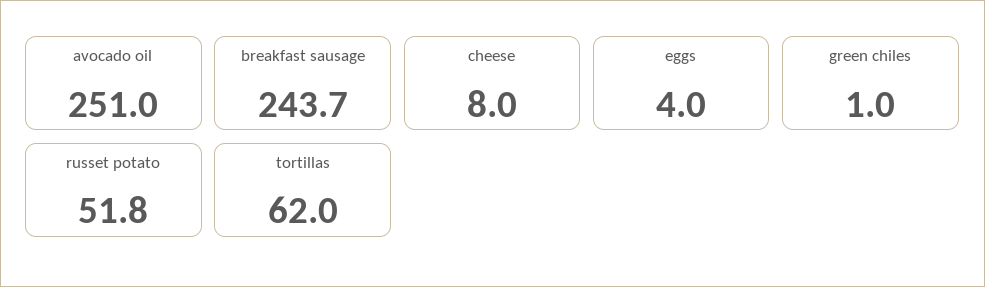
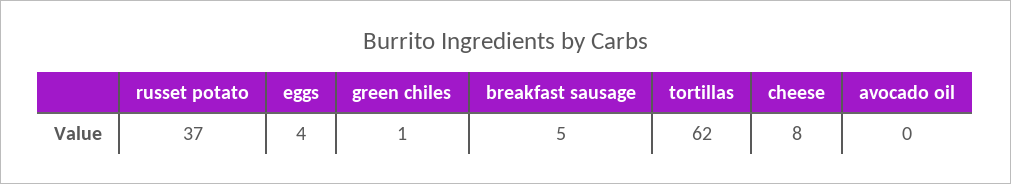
avocado oil: 251 -> 0
breakfast sausage: 243.7 -> 5
russet potato: 51.8 -> 37

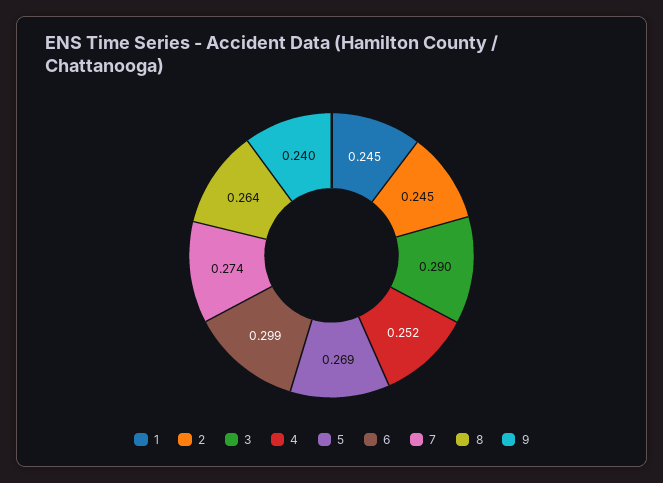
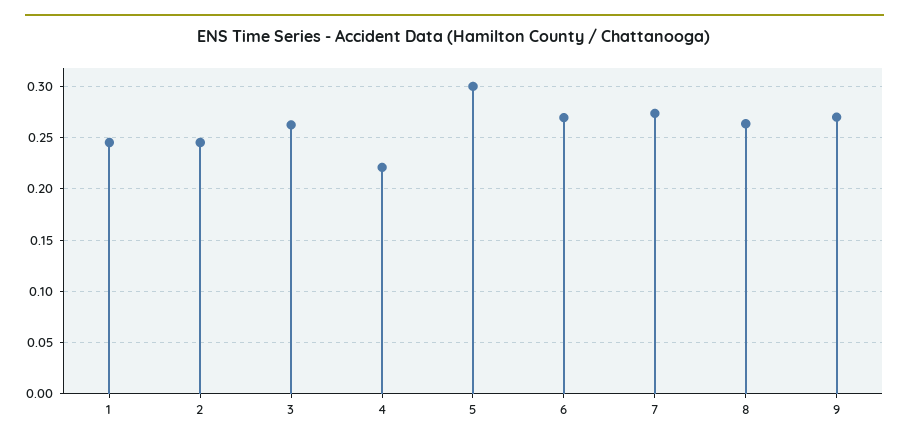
3: 0.29 -> 0.26
4: 0.252 -> 0.22
5: 0.269 -> 0.3
6: 0.299 -> 0.27
9: 0.24 -> 0.27

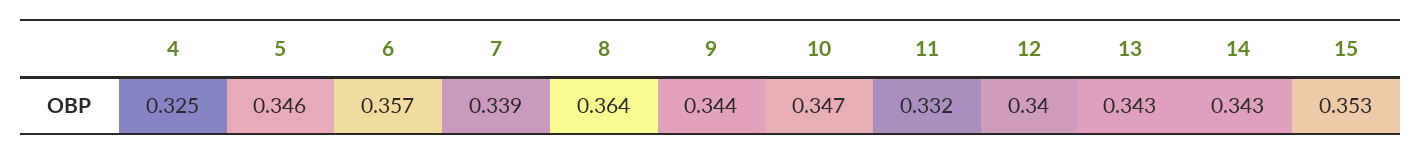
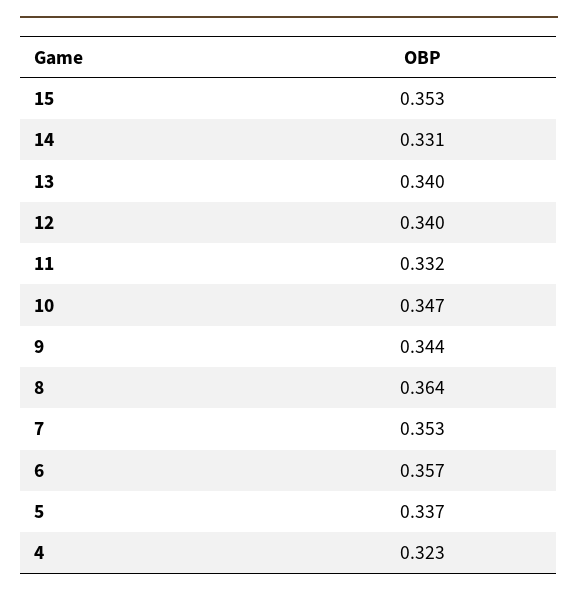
4: 0.325 -> 0.323
5: 0.346 -> 0.337
7: 0.339 -> 0.353
13: 0.343 -> 0.34
14: 0.343 -> 0.331

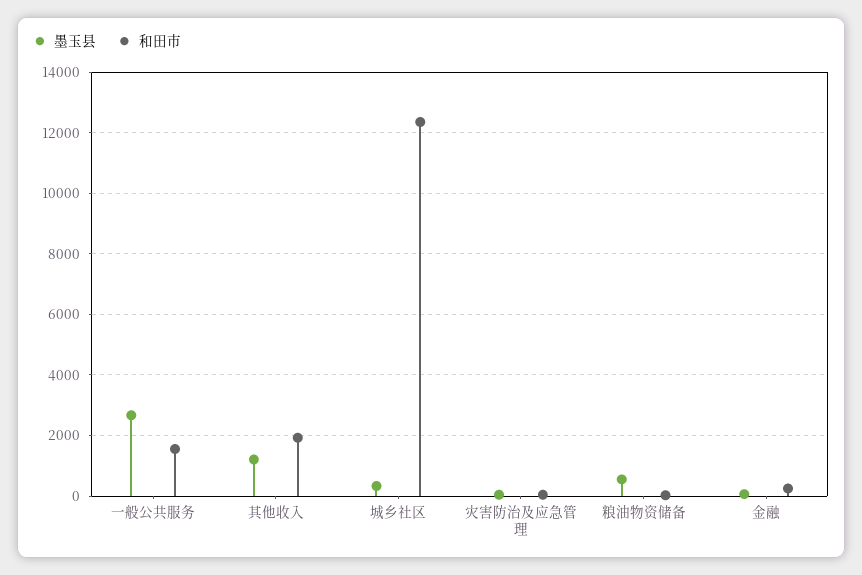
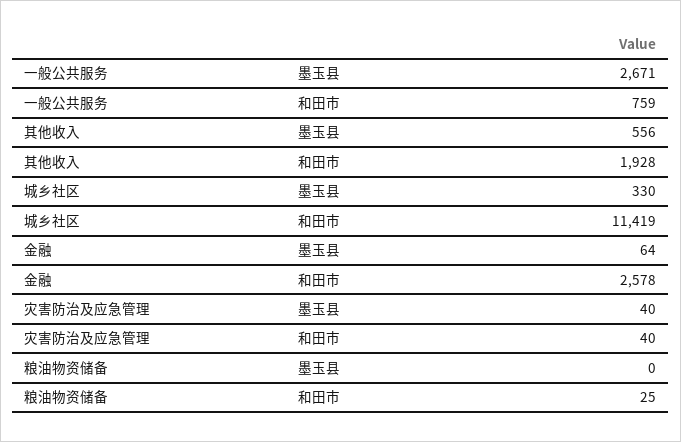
和田市, 一般公共服务: 1600 -> 759
墨玉县, 其他收入: 1200 -> 556
和田市, 城乡社区: 12400 -> 11419
墨玉县, 粮油物资储备: 600 -> 0
和田市, 金融: 200 -> 2578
------
## Task statement
Retype everything in the entries exactly except the pictures.

## Exercise output
avocado oil: 251 -> 0
breakfast sausage: 243.7 -> 5
russet potato: 51.8 -> 37

3: 0.29 -> 0.26
4: 0.252 -> 0.22
5: 0.269 -> 0.3
6: 0.299 -> 0.27
9: 0.24 -> 0.27

4: 0.325 -> 0.323
5: 0.346 -> 0.337
7: 0.339 -> 0.353
13: 0.343 -> 0.34
14: 0.343 -> 0.331

和田市, 一般公共服务: 1600 -> 759
墨玉县, 其他收入: 1200 -> 556
和田市, 城乡社区: 12400 -> 11419
墨玉县, 粮油物资储备: 600 -> 0
和田市, 金融: 200 -> 2578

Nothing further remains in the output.